なんとお風呂場にある洗面器が円を描くように動いていたんです。その音は階段を登ろうとした時に聞いた音そのものでした。自分はドアを急いで閉めて死に物狂いで逃げました。「ダメだこれはやばいやつだ!!」自分はそう思いながら洗面台の前を通り抜けようとした時、何か違和感を感じました。かしかめるどころではない自分は、全力で走りできるだけ早く階段を駆け上がりました。

突然階段の真ん中で右足が滑ってしまい、やや体勢が崩れてしまいました。単純に階段を踏み外したのとは何か違います。何者かに右足を掴まれたような・・・

「いたっ・・・何が起きたんだ?」

滑った理由を探して下を見ると、神の濡れた女の人が自分の足を掴んでいました。しかも神の分け目からこちらを睨んでいます。私は一瞬で気を失っていましました。気がつくと家族が周りにいて自分を起こしていました。

「なんでこんなところに似てるの?もう朝の8時で学校に間に合わないよ」

母の声で目を覚まし少しして昨日のことを思い出しました。みんなえ朝食を食べながら、昨日のことをできるだけわかりやすく伝えました。ですがみんなはそれを信じてくれません。がっかりしつつ牛乳を取るために冷蔵庫へに足を運んだ時、悲鳴が聞こえました。

「キャァーーーー」

叫んだのは妹でした。いきなり妹が叫び椅子から転げ落ちたんです。みんなが驚く中妹は私の足を指差していました。その場にいた家族全員が私の足に注目した時、顔が青ざめていったのを覚えています。私は恐る恐る自分の足を見た時、血の気が引いていったのを覚えています。

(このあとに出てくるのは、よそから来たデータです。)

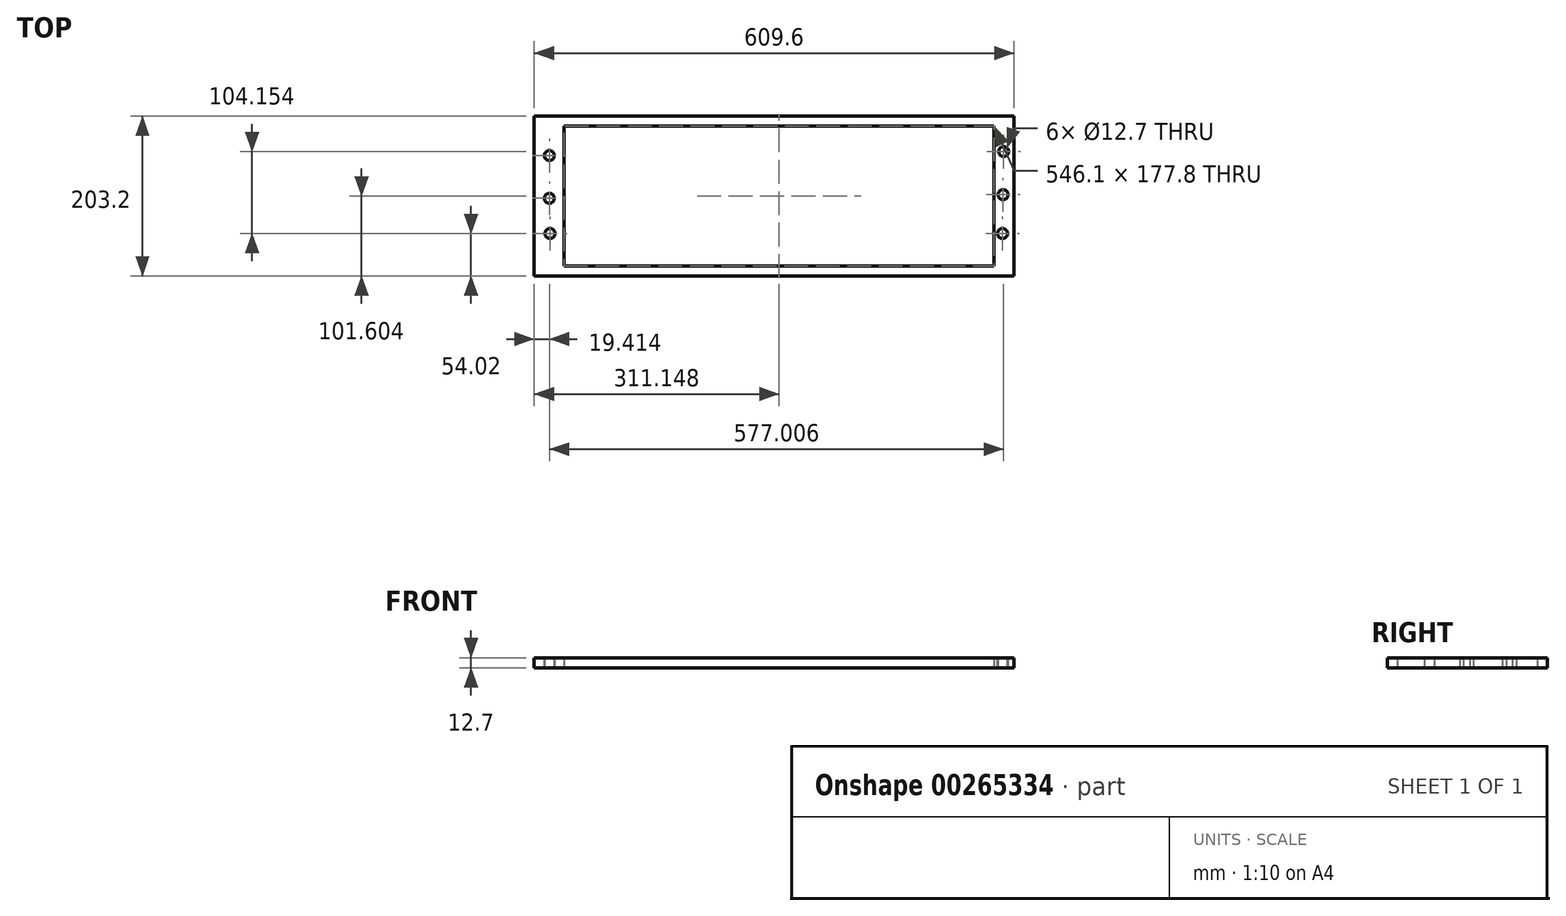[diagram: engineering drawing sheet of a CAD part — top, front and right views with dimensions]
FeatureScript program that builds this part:
annotation { "Feature Type Name" : "Feature", "Feature Type Description" : "" }
export const myFeature = defineFeature(function(context is Context, id is Id, definition is map)
    precondition{}
    {
        {
            var Q0;
            Q0=qCreatedBy(makeId("Top.planeOp"),FACE);
            var sketch = newSketch(context, id + "F0", { "sketchPlane" : qUnion([Q0])});
            skLineSegment(sketch, "E0.bottom", {"start": v(-240.44, 149.18) * mm, "end": v(369.16, 149.18) * mm});
            skLineSegment(sketch, "E0.top", {"start": v(-240.44, -54.02) * mm, "end": v(369.16, -54.02) * mm});
            skLineSegment(sketch, "E0.left", {"start": v(-240.44, 149.18) * mm, "end": v(-240.44, -54.02) * mm});
            skLineSegment(sketch, "E0.right", {"start": v(369.16, 149.18) * mm, "end": v(369.16, -54.02) * mm});
            skLineSegment(sketch, "E1.bottom", {"start": v(-202.34, 136.48) * mm, "end": v(343.76, 136.48) * mm});
            skLineSegment(sketch, "E1.top", {"start": v(-202.34, -41.32) * mm, "end": v(343.76, -41.32) * mm});
            skLineSegment(sketch, "E1.left", {"start": v(-202.34, 136.48) * mm, "end": v(-202.34, -41.32) * mm});
            skLineSegment(sketch, "E1.right", {"start": v(343.76, 136.48) * mm, "end": v(343.76, -41.32) * mm});
            skSolve(sketch);
        }
        {
            var Q0;
            Q0=qSketchRegion(id+"F0",true);
            extrude(context, id + "F1", {"entities" : qUnion([Q0]), "endBound" : BoundingType.SYMMETRIC, "depth" : 12.7 * mm});
        }
        {
            var Q0;
            Q0=makeQuery(id+"F1.opExtrude","CAP_FACE",FACE,{"disambiguationData":[OSD([sQuery(id+"F0.wireOp",EDGE,"E0.bottom"),sQuery(id+"F0.wireOp",EDGE,"E0.top"),sQuery(id+"F0.wireOp",EDGE,"E0.left"),sQuery(id+"F0.wireOp",EDGE,"E0.right"),sQuery(id+"F0.wireOp",EDGE,"E1.bottom"),sQuery(id+"F0.wireOp",EDGE,"E1.top"),sQuery(id+"F0.wireOp",EDGE,"E1.left"),sQuery(id+"F0.wireOp",EDGE,"E1.right")])],"isStart":false});
            var sketch = newSketch(context, id + "F2", { "sketchPlane" : qUnion([Q0])});
            skPoint(sketch, "E2", {"position": v(-221.03, 99.04) * mm});
            skPoint(sketch, "E3", {"position": v(-221.03, 44.78) * mm});
            skPoint(sketch, "E4", {"position": v(-220.22, 0) * mm});
            skSolve(sketch);
        }
        {
            var Q0;
            Q0=sQuery(id+"F2.wireOp",VERTEX,"E2");
            var Q1;
            Q1=sQuery(id+"F2.wireOp",VERTEX,"E3");
            var Q2;
            Q2=sQuery(id+"F2.wireOp",VERTEX,"E4");
            var Q3;
            Q3=makeQuery(id+"F1.opExtrude","SWEPT_BODY",BODY,{"disambiguationData":[OSD([sQuery(id+"F0.wireOp",EDGE,"E0.bottom"),sQuery(id+"F0.wireOp",EDGE,"E0.top"),sQuery(id+"F0.wireOp",EDGE,"E0.left"),sQuery(id+"F0.wireOp",EDGE,"E0.right"),sQuery(id+"F0.wireOp",EDGE,"E1.bottom"),sQuery(id+"F0.wireOp",EDGE,"E1.top"),sQuery(id+"F0.wireOp",EDGE,"E1.left"),sQuery(id+"F0.wireOp",EDGE,"E1.right")])]});
            hole(context, id + "F3", {"style" : HoleStyle.SIMPLE, "endStyle" : HoleEndStyle.THROUGH, "holeDiameter" : 12.7 * mm, "tappedDepth" : 12.7 * mm, "tapClearance" : 3, "locations" : qUnion([Q0, Q1, Q2]), "scope" : qUnion([Q3])});
        }
        {
            var Q0;
            Q0=makeQuery(id+"F1.opExtrude","CAP_FACE",FACE,{"disambiguationData":[OSD([sQuery(id+"F0.wireOp",EDGE,"E0.bottom"),sQuery(id+"F0.wireOp",EDGE,"E0.top"),sQuery(id+"F0.wireOp",EDGE,"E0.left"),sQuery(id+"F0.wireOp",EDGE,"E0.right"),sQuery(id+"F0.wireOp",EDGE,"E1.bottom"),sQuery(id+"F0.wireOp",EDGE,"E1.top"),sQuery(id+"F0.wireOp",EDGE,"E1.left"),sQuery(id+"F0.wireOp",EDGE,"E1.right")])],"isStart":false});
            var sketch = newSketch(context, id + "F4", { "sketchPlane" : qUnion([Q0])});
            skPoint(sketch, "E5", {"position": v(355.3, 49.35) * mm});
            skPoint(sketch, "E6", {"position": v(355.98, 104.15) * mm});
            skPoint(sketch, "E7", {"position": v(354.63, 0) * mm});
            skSolve(sketch);
        }
        {
            var Q0;
            Q0=sQuery(id+"F4.wireOp",VERTEX,"E6");
            var Q1;
            Q1=sQuery(id+"F4.wireOp",VERTEX,"E5");
            var Q2;
            Q2=sQuery(id+"F4.wireOp",VERTEX,"E7");
            var Q3;
            Q3=makeQuery(id+"F1.opExtrude","SWEPT_BODY",BODY,{"disambiguationData":[OSD([sQuery(id+"F0.wireOp",EDGE,"E0.bottom"),sQuery(id+"F0.wireOp",EDGE,"E0.top"),sQuery(id+"F0.wireOp",EDGE,"E0.left"),sQuery(id+"F0.wireOp",EDGE,"E0.right"),sQuery(id+"F0.wireOp",EDGE,"E1.bottom"),sQuery(id+"F0.wireOp",EDGE,"E1.top"),sQuery(id+"F0.wireOp",EDGE,"E1.left"),sQuery(id+"F0.wireOp",EDGE,"E1.right")])]});
            hole(context, id + "F5", {"style" : HoleStyle.SIMPLE, "endStyle" : HoleEndStyle.THROUGH, "holeDiameter" : 12.7 * mm, "tappedDepth" : 12.7 * mm, "tapClearance" : 3, "locations" : qUnion([Q0, Q1, Q2]), "scope" : qUnion([Q3])});
        }
    });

自分の右足首にはなんと手形のような痣があったからです。あの女の人はこの家の前の持ち主だったのでしょうか?調べてみてもそのようなことは一切書かれていません。

今ではその家から引っ越して新しい絵に住んでいます。この話の本当に恐ろしいところは作り話なんではなく、全くの真実だということです。風の噂ですがあの家にはまた新しい人が住んでいるようです、あの恐ろしい家には何者かがいて今も住み着いています。世の中にはこのような怖い家もあり、そして人知れず立っています。